● EXERCISE AIM
A word-for-word repeat of the records below is what this calls for.

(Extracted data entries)
────
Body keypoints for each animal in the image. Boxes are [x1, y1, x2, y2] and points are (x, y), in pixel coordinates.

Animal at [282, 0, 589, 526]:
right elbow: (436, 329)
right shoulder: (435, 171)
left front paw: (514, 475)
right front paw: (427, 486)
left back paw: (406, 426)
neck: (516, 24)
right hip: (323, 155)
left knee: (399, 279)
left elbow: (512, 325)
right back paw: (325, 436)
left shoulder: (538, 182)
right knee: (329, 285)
────
● RESULT
Body keypoints for each animal in the image. Boxes are [x1, y1, x2, y2] and points are (x, y), in pixel coordinates.

Animal at [282, 0, 589, 526]:
right elbow: (436, 329)
right shoulder: (435, 171)
left front paw: (514, 475)
right front paw: (427, 486)
left back paw: (406, 426)
neck: (516, 24)
right hip: (323, 155)
left knee: (399, 279)
left elbow: (512, 325)
right back paw: (325, 436)
left shoulder: (538, 182)
right knee: (329, 285)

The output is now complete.